Deutsche sind bei Freigabe ihrer Daten vorsichtig

Die Deutschen halten zwar den Schutz ihrer Daten im Netz für wichtig, verlieren aber im Alltag häufig den Überblick.
Ein Drittel hat den Überblick bei Datenfreigaben verloren.
(Quelle: www.postbank.de )
80 Prozent der Bundesbürger geben für eine App oder Online-Anwendung nur solche Daten frei, die für die Nutzung zwingend erforderlich sind. Weitere elf Prozent der Befragten nutzen solche erst gar nicht, die eine Freigabe der persönlichen Daten erfordern. Freigiebig mit ihren privaten Informationen sind die Digital Natives zwischen 18 und 39 Jahre: Jeder Fünfte dieser Altersgruppe gibt alle Daten frei, die angefragt werden. Bei den Älteren über 40 Jahre macht dies hingegen nur jeder Zwanzigste.
Bei der Vielfalt der verwendeten Programme verlieren Viele den Überblick: Ein Drittel der Nutzer von Online-Anwendungen weiß nicht, bei welchem Anbieter er welche Daten preisgegeben hat. Bei den jüngeren Deutschen hat knapp jeder Zweite keine Übersicht mehr, bei den über 40-Jährigen knapp jeder Dritte.
Dennoch ist es den Deutschen nicht egal, was mit ihren Daten geschieht. Die große Mehrheit liest Datenschutzbestimmungen zumindest grob, bevor sie ihnen per Mausklick zustimmt. Rund jeder Dritte überfliegt sie zumindest flüchtig (36 Prozent). Jeder vierte Befragte sucht nach Aspekten, die ihm wichtig sind, bevor er zustimmt (27 Prozent).
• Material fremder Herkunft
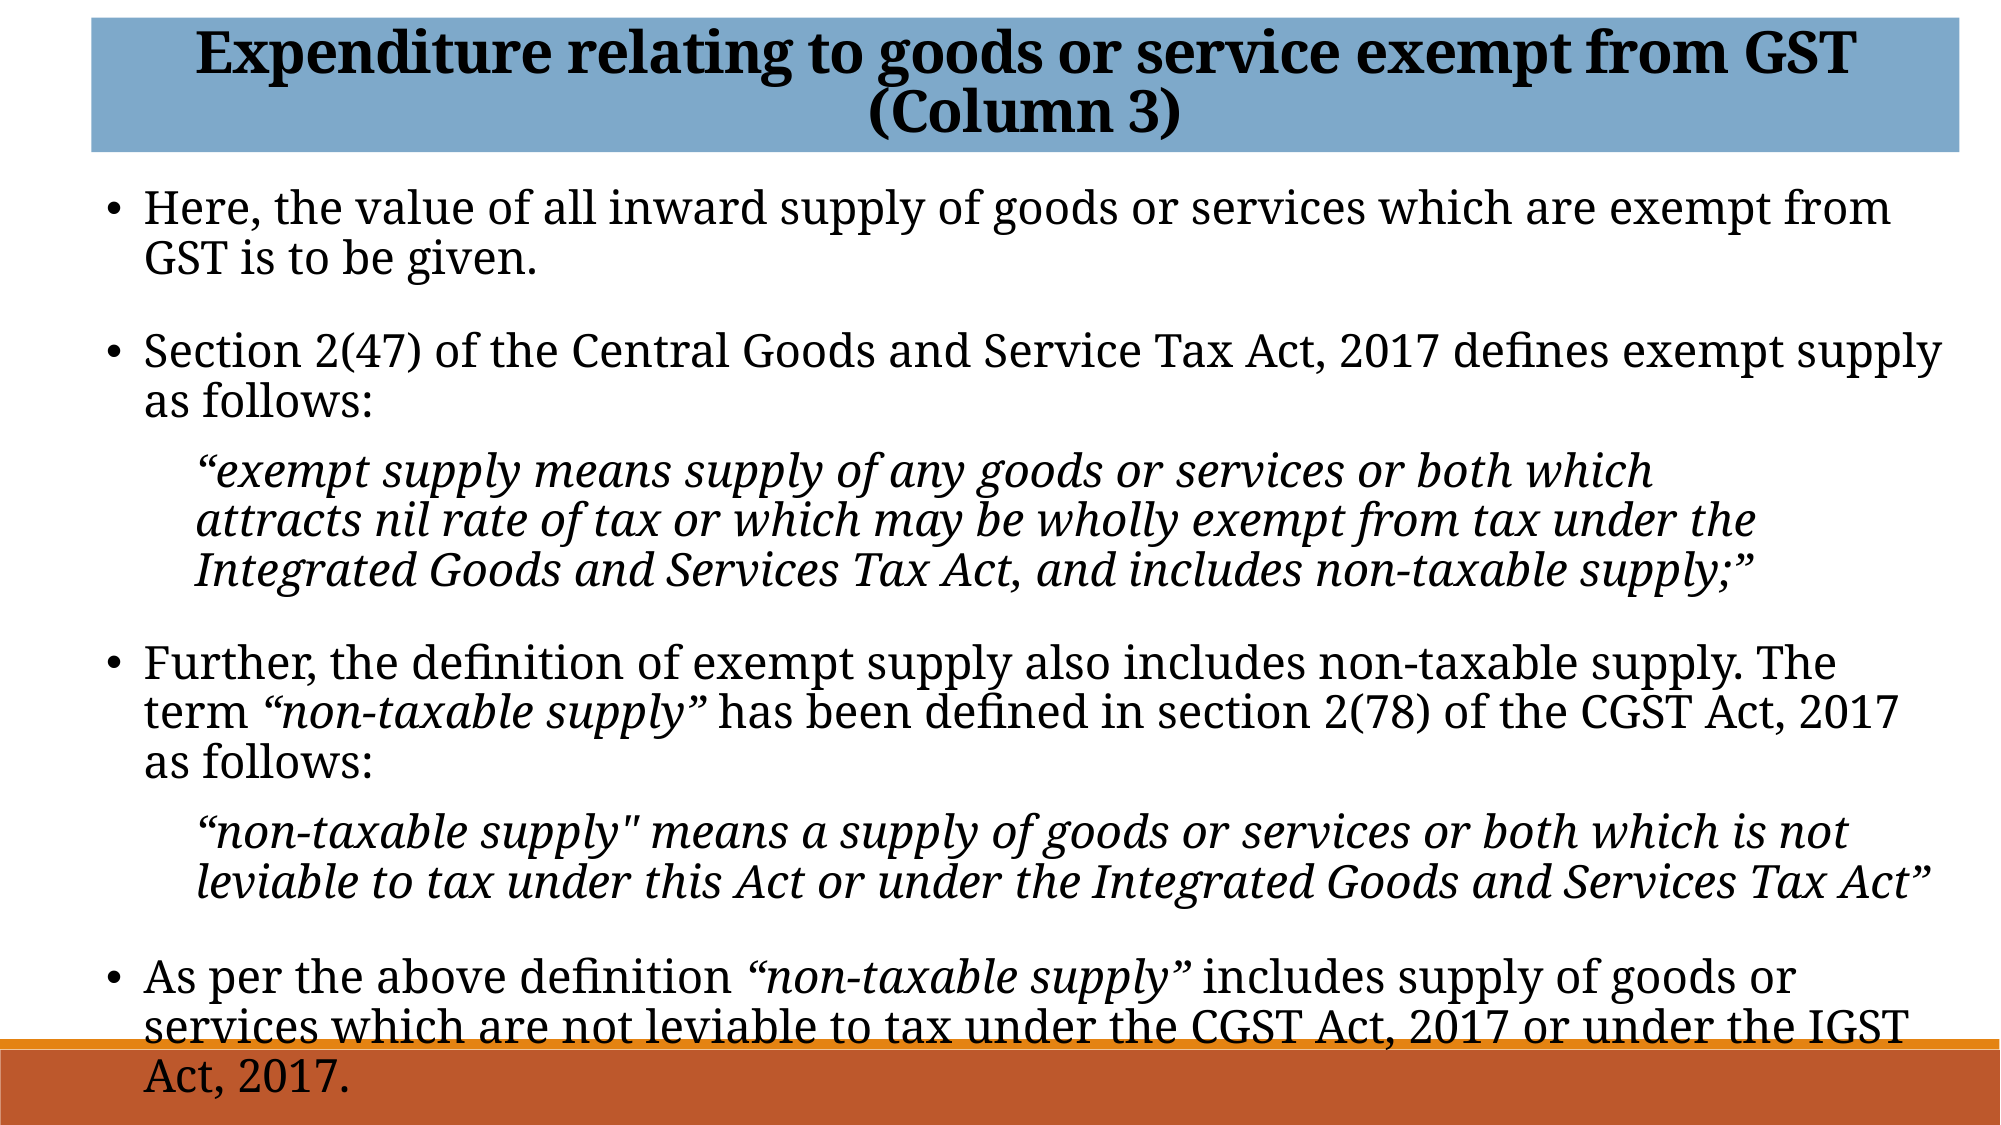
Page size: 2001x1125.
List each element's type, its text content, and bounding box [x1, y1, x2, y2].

text_box Here, the value of all inward supply of goods or services which are exempt from GST is to be given. Section 2(47) of the Central Goods and Service Tax Act, 2017 defines exempt supply as follows: “exempt supply means supply of any goods or services or both which attracts nil rate of tax or which may be wholly exempt from tax under the Integrated Goods and Services Tax Act, and includes non-taxable supply;” Further, the definition of exempt supply also includes non-taxable supply. The term “non-taxable supply” has been defined in section 2(78) of the CGST Act, 2017 as follows: “non-taxable supply" means a supply of goods or services or both which is not leviable to tax under this Act or under the Integrated Goods and Services Tax Act” As per the above definition “non-taxable supply” includes supply of goods or services which are not leviable to tax under the CGST Act, 2017 or under the IGST Act, 2017. [91, 178, 1960, 1076]
text_box Expenditure relating to goods or service exempt from GST (Column 3) [91, 17, 1960, 153]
Einer von fünf Bundesbürgern liest die Bestimmungen ganz genau (21 Prozent). Lediglich jeder Sechste interessiert sich dafür gar nicht und stimmt sofort zu (16 Prozent). Die Digital Natives unter 40 Jahre gehen im Vergleich mit den Digital Immigrants über 40 Jahre mit der Prüfung recht nachlässig um. 23 Prozent der Jüngeren lesen die Datenschutzbestimmungen nicht durch, bei den Älteren sind es zwölf Prozent.